### [The task]
Return all of the data that follows precisely, leaving every image out.

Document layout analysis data
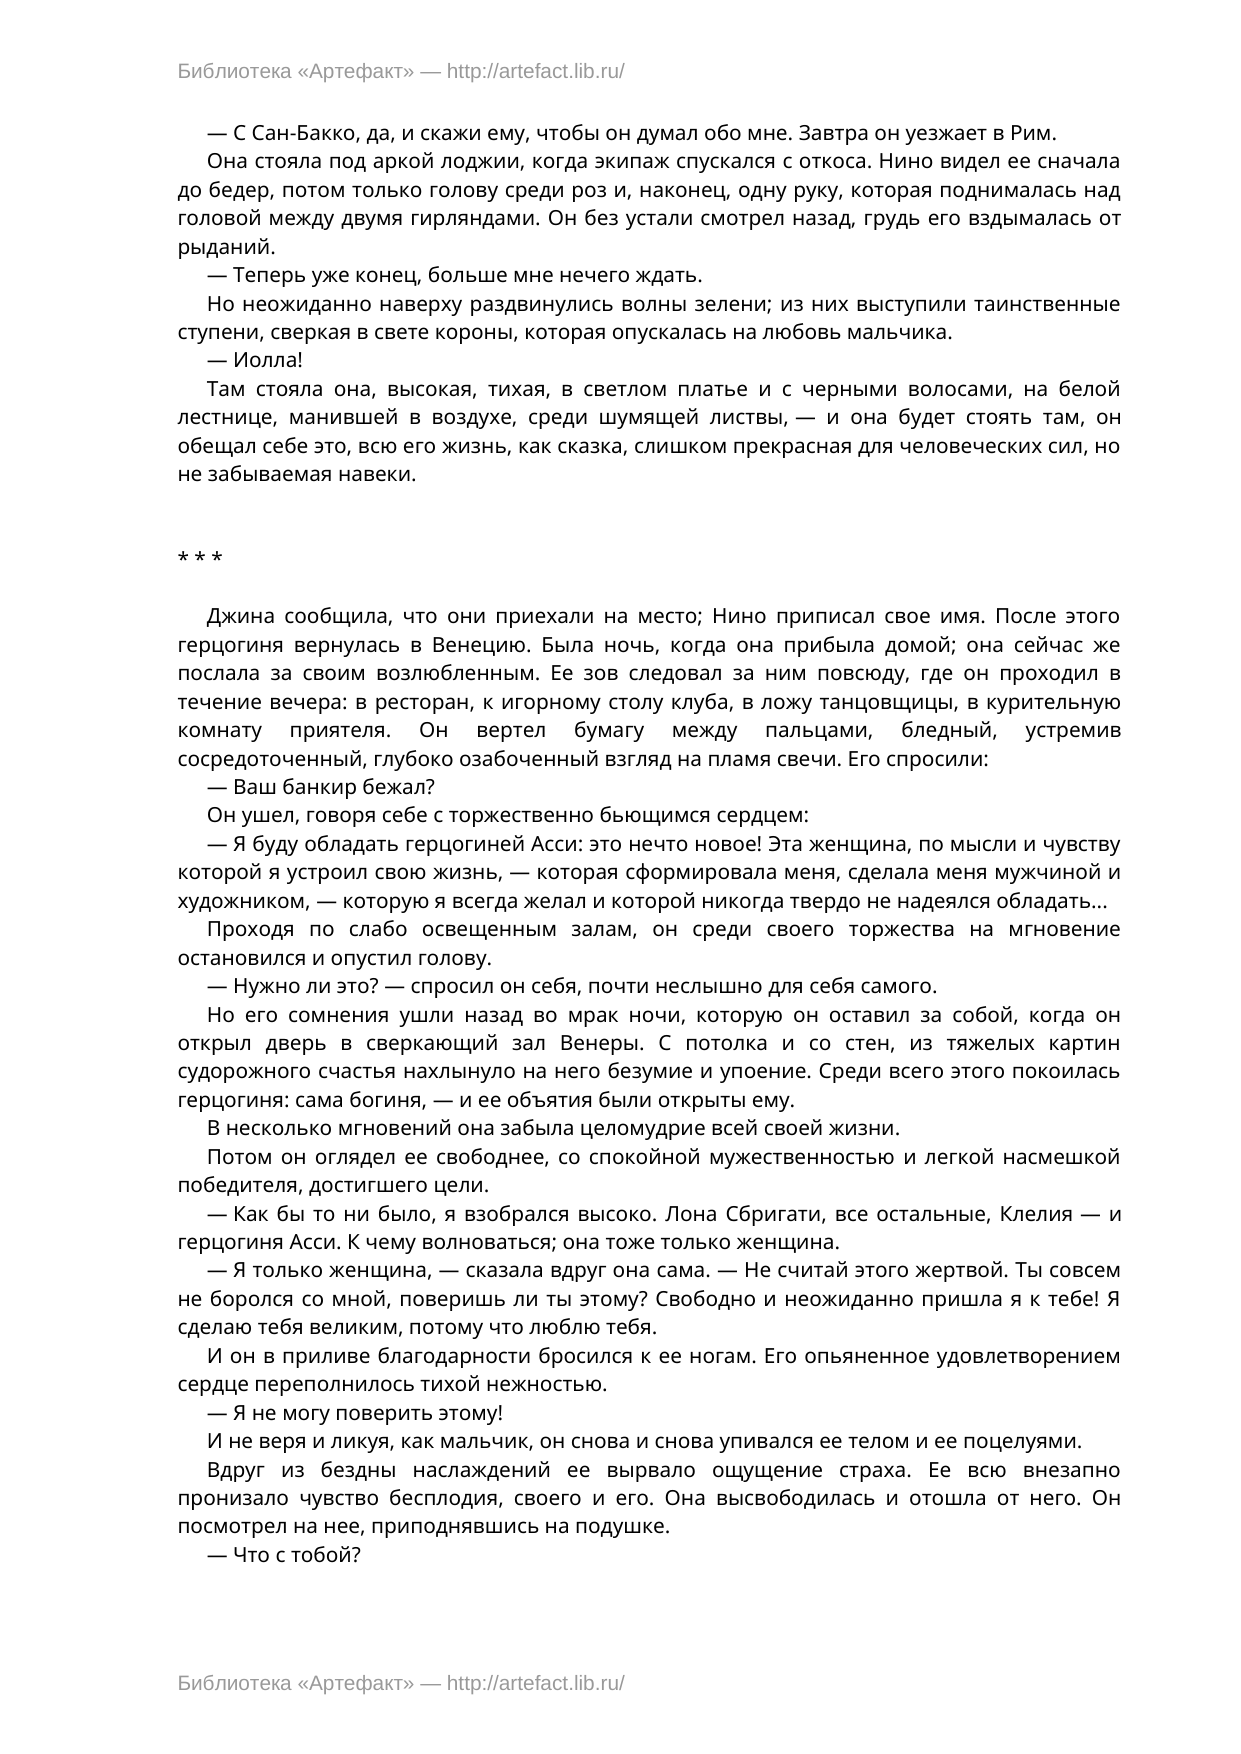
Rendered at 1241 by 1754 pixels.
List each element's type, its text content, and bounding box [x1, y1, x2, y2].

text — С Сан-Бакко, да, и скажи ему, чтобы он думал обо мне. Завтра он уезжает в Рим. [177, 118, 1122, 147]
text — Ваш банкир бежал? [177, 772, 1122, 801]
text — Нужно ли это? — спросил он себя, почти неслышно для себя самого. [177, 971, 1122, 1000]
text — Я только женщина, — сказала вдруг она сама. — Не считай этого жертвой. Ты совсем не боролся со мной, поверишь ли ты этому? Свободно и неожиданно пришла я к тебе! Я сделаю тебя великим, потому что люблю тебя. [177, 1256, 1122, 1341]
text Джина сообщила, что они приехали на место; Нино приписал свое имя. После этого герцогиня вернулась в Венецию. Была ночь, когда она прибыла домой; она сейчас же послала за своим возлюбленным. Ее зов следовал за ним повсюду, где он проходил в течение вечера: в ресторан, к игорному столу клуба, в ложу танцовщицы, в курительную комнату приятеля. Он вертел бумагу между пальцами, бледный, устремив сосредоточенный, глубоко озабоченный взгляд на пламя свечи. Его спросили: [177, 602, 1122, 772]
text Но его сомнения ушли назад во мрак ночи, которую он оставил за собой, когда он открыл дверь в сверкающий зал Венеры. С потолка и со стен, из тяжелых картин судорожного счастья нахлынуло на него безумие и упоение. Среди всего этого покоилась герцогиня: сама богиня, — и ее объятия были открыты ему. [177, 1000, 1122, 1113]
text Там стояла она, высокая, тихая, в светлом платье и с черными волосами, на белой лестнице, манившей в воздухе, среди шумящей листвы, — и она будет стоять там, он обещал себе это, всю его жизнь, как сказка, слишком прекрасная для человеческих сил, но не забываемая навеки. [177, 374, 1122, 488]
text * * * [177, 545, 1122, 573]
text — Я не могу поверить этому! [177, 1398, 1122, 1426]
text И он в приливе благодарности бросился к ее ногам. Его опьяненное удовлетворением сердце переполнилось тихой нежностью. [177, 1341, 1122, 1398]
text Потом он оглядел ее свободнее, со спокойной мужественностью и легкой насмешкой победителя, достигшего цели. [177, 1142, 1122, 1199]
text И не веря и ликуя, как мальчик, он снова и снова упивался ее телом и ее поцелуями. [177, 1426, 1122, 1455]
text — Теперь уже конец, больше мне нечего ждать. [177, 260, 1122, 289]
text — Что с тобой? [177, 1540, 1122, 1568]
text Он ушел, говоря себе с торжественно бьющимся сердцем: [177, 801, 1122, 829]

### [Answer to the problem]
Rendered at 1241 by 1754 pixels.
List each element's type, its text content, and bounding box [x1, y1, x2, y2].

text — С Сан-Бакко, да, и скажи ему, чтобы он думал обо мне. Завтра он уезжает в Рим. [177, 118, 1122, 147]
text — Ваш банкир бежал? [177, 772, 1122, 801]
text — Нужно ли это? — спросил он себя, почти неслышно для себя самого. [177, 971, 1122, 1000]
text — Я только женщина, — сказала вдруг она сама. — Не считай этого жертвой. Ты совсем не боролся со мной, поверишь ли ты этому? Свободно и неожиданно пришла я к тебе! Я сделаю тебя великим, потому что люблю тебя. [177, 1256, 1122, 1341]
text Джина сообщила, что они приехали на место; Нино приписал свое имя. После этого герцогиня вернулась в Венецию. Была ночь, когда она прибыла домой; она сейчас же послала за своим возлюбленным. Ее зов следовал за ним повсюду, где он проходил в течение вечера: в ресторан, к игорному столу клуба, в ложу танцовщицы, в курительную комнату приятеля. Он вертел бумагу между пальцами, бледный, устремив сосредоточенный, глубоко озабоченный взгляд на пламя свечи. Его спросили: [177, 602, 1122, 772]
text Но его сомнения ушли назад во мрак ночи, которую он оставил за собой, когда он открыл дверь в сверкающий зал Венеры. С потолка и со стен, из тяжелых картин судорожного счастья нахлынуло на него безумие и упоение. Среди всего этого покоилась герцогиня: сама богиня, — и ее объятия были открыты ему. [177, 1000, 1122, 1113]
text Там стояла она, высокая, тихая, в светлом платье и с черными волосами, на белой лестнице, манившей в воздухе, среди шумящей листвы, — и она будет стоять там, он обещал себе это, всю его жизнь, как сказка, слишком прекрасная для человеческих сил, но не забываемая навеки. [177, 374, 1122, 488]
text * * * [177, 545, 1122, 573]
text — Я не могу поверить этому! [177, 1398, 1122, 1426]
text И он в приливе благодарности бросился к ее ногам. Его опьяненное удовлетворением сердце переполнилось тихой нежностью. [177, 1341, 1122, 1398]
text Потом он оглядел ее свободнее, со спокойной мужественностью и легкой насмешкой победителя, достигшего цели. [177, 1142, 1122, 1199]
text И не веря и ликуя, как мальчик, он снова и снова упивался ее телом и ее поцелуями. [177, 1426, 1122, 1455]
text — Теперь уже конец, больше мне нечего ждать. [177, 260, 1122, 289]
text — Что с тобой? [177, 1540, 1122, 1568]
text Он ушел, говоря себе с торжественно бьющимся сердцем: [177, 801, 1122, 829]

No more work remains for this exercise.